Top of DOCUMENT EXTRACT
A synonymous mutation, g.546 A>G (182 Ser), was detected in exon 1 of the FP gene. The allelic frequencies and genotype frequencies were in Hardy-Weinberg equilibrium (p > 0.05) in both Beijing Black and Large White populations by chi-square analysis, and it had intermediate PIC and no significant relationship with any reproductive traits in either of the two pig populations.
In exon 3 of the MAL2 gene, two missense mutations, g.18862 C>A (Gln 138 Lys) and g.18865 C>G (Pro 139 Ala), were found with intermediate PIC. In contrast with g.18862 C>A, Hardy-Weinberg disequilibrium (p < 0.01) was detected in both allelic frequencies and genotype frequencies of g.18865 C>G in the two pig populations. No significant associations among the different genotypes of the two polymorphisms with any reproductive traits in either Beijing Black or Large White populations were found.
Association between genotype of g.363 T>C and reproductive traits
BB, Beijing Black; LW, Large White; FP, First parity; LP, Later parities; all data in the table are least square means ± standard error. a, b Means with different superscripts differ (P < 0.05).
Association between genotype of g.844 G>T and reproductive traits
BB, Beijing Black; LW, Large White; FP, First parity; LP, Later parities; all data in the table are least square means ± standard error. a, b Means with different superscripts differ (P < 0.05). A ,B Means with different superscripts differ (P < 0.01).
Successful progression through pregnancy requires complex molecular signals that impact the reproductive performance of the sow. The Porcine Affymetrix GeneChipTM is useful for studying the complicated gene regulatory network during pregnancy. In order to minimize confounding factors, we used half sibling pigs in one farm to build the research population. Moreover, all pigs were sacrificed at the same time, and the collected samples were homozygous.
In order to validate the differential expression of various genes identified using the microarray, six transcripts with different range of fold changes were selected for QPCR analyses. In EP myometrium, four transcripts were up-regulated from 1.01- to 118.64-folds, and two transcripts were down-regulated 8.67- and 44.07-folds. In the LP myometrium, five transcripts were up-regulated from 1.01- to 39.25-folds, and one transcript was down-regulated 3.98-folds. Fold changes (FCs) measured by QPCR and microarrays were not completely consistent due to the greater quantitative accuracy provided by QPCR in comparison to microarrays, the differences in the dynamic range of the two techniques, and the lack of specificity in the primers designed to discriminate gene family members at the level of primary screening by DNA arrays. And in our work, the correlation coefficient between QPCR and microarray data was 0.8828. However, the expression trends were similar, and the hypothesis test showed no significant difference in results between these two methods, indicating the reliability of our microarray data.
The cluster results showed that the EP and LP periods could be classified naturally which were consistent with current knowledge of pregnancy. This result indicates the reliability of not only our microarray data but also the cluster method itself.
Bottom of DOCUMENT EXTRACT
Top of SUPPLIED DATA
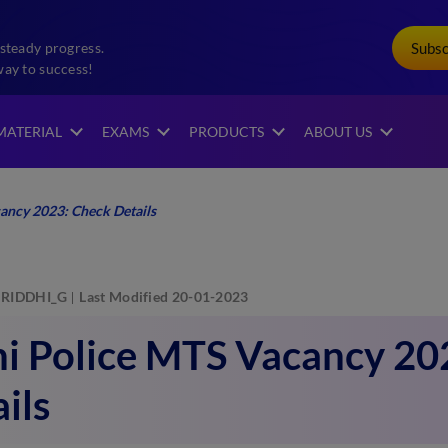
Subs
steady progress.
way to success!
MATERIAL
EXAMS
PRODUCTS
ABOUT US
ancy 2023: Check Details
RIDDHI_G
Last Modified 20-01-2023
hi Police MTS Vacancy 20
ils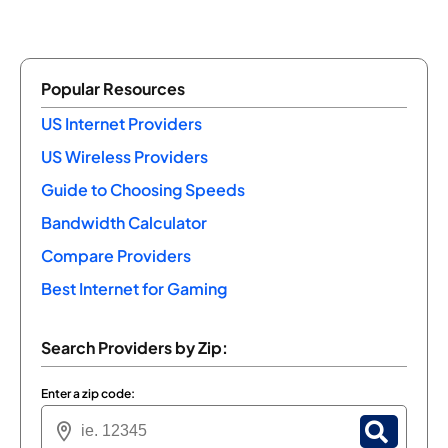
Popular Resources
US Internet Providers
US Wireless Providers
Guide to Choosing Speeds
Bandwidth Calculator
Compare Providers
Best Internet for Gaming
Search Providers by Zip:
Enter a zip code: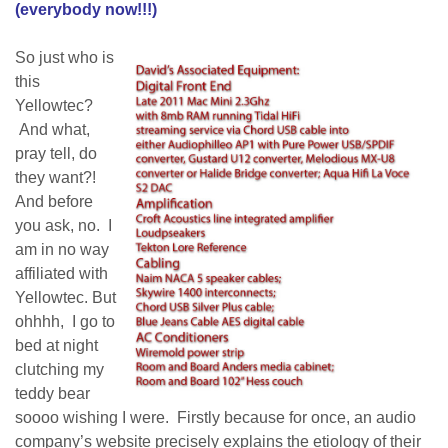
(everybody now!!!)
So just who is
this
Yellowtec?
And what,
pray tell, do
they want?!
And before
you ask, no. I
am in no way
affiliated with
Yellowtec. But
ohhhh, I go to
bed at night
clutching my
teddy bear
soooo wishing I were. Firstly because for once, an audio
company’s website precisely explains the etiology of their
Bottom of SUPPLIED DATA
Top of SUPPLIED DATA
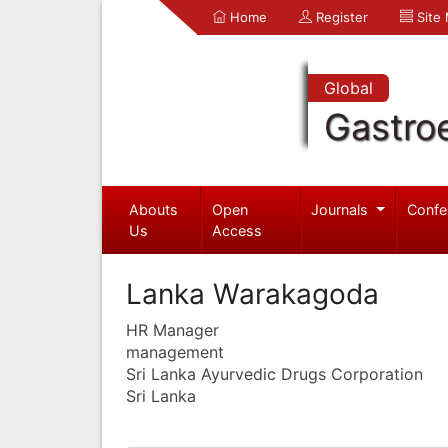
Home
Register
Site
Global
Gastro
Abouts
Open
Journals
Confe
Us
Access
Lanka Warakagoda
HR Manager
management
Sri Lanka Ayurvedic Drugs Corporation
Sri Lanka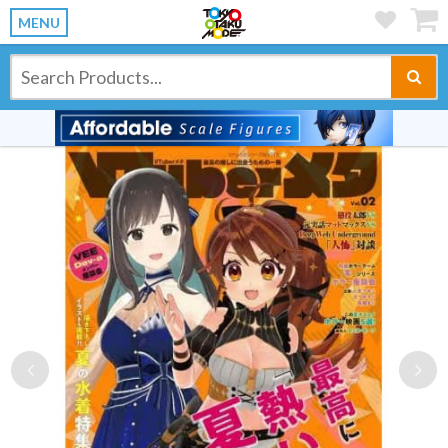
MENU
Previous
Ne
Bottom of SUPPLIED DATA
Top of SUPPLIED DATA
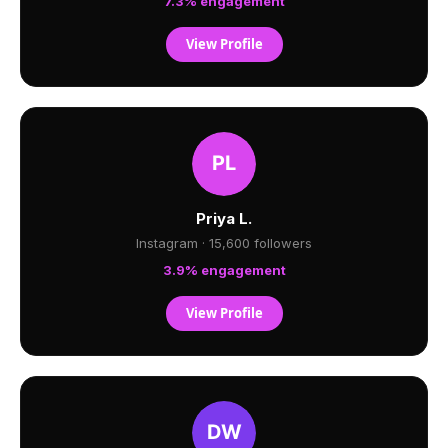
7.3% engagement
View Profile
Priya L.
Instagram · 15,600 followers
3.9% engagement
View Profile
Bottom of SUPPLIED DATA
**EXERCISE REQUIREMENTS:**
A. Copy the stretch of the pig genetics excerpt from "Successful progression through" through "samples were homozygous.".
B. List every mutation that the pig genetics excerpt identifies by a designation beginning with "g.".
C. According to the pig genetics excerpt, what was the correlation coefficient between the QPCR data and the microarray data?

**RESPONSE LIST:**
A.
Successful progression through pregnancy requires complex molecular signals that impact the reproductive performance of the sow. The Porcine Affymetrix GeneChipTM is useful for studying the complicated gene regulatory network during pregnancy. In order to minimize confounding factors, we used half sibling pigs in one farm to build the research population. Moreover, all pigs were sacrificed at the same time, and the collected samples were homozygous.

B.
g.546 A>G
g.18862 C>A
g.18865 C>G
g.363 T>C
g.844 G>T

C. 0.8828